• EXERCISE: Throughout the material below, count each line in which the word "Transit" appears, then reply with the count only.
□ □ □
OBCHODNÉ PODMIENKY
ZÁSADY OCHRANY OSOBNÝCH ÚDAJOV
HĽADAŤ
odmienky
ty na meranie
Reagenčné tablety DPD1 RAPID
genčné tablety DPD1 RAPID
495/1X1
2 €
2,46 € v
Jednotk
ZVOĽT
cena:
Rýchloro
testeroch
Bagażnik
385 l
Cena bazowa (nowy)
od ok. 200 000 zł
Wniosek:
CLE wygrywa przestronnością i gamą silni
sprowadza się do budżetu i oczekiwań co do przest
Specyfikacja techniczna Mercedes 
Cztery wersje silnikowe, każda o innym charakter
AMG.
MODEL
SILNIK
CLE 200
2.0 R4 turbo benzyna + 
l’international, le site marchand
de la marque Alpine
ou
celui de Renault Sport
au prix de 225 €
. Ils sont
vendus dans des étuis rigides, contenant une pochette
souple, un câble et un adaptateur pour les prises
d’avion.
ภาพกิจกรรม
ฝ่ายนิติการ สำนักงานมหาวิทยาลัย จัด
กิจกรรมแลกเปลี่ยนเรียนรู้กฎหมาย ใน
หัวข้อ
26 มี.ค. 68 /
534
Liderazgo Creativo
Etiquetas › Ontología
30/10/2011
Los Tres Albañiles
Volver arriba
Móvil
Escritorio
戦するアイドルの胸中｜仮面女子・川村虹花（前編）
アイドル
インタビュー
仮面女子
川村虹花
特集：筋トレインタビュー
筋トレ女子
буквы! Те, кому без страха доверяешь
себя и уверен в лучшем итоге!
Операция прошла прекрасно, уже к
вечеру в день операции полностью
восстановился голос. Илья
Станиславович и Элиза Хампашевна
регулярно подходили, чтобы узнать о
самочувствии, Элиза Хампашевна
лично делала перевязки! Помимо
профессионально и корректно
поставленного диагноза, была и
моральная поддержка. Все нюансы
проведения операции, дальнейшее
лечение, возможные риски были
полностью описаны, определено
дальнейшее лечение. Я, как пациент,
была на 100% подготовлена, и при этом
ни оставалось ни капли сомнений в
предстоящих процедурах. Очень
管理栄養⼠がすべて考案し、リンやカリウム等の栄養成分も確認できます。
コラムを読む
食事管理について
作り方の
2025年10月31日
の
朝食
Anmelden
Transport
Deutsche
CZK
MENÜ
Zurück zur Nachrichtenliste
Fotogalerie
□ □ □
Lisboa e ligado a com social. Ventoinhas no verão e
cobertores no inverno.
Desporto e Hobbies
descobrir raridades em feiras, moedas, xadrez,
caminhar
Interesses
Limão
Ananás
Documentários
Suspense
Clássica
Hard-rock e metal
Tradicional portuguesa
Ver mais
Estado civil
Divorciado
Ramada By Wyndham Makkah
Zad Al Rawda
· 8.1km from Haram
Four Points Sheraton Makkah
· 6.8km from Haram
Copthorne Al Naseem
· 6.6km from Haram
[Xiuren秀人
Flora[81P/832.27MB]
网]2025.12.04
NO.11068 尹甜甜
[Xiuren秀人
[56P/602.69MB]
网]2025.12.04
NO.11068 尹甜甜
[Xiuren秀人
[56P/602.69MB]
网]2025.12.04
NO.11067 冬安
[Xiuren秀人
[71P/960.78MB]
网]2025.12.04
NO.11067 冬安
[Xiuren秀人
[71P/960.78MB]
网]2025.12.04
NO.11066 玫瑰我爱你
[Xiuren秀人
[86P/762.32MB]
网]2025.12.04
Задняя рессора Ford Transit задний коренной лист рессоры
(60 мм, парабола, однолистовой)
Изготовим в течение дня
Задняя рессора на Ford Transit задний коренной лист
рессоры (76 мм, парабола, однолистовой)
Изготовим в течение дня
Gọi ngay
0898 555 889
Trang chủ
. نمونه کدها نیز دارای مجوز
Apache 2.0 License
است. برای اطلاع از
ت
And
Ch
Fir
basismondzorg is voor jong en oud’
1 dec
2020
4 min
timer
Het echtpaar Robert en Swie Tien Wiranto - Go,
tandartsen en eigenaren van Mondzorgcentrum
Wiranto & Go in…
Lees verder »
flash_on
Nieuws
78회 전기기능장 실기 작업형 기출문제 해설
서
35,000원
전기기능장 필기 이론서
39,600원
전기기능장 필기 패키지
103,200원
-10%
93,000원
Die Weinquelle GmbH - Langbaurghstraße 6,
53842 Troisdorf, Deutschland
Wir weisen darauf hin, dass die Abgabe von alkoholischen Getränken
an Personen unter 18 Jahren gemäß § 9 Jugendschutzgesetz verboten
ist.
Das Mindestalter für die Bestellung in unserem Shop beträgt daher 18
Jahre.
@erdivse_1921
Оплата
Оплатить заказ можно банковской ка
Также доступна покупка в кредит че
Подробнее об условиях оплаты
□ □ □
• RESPONSE TO THE EXERCISE: 2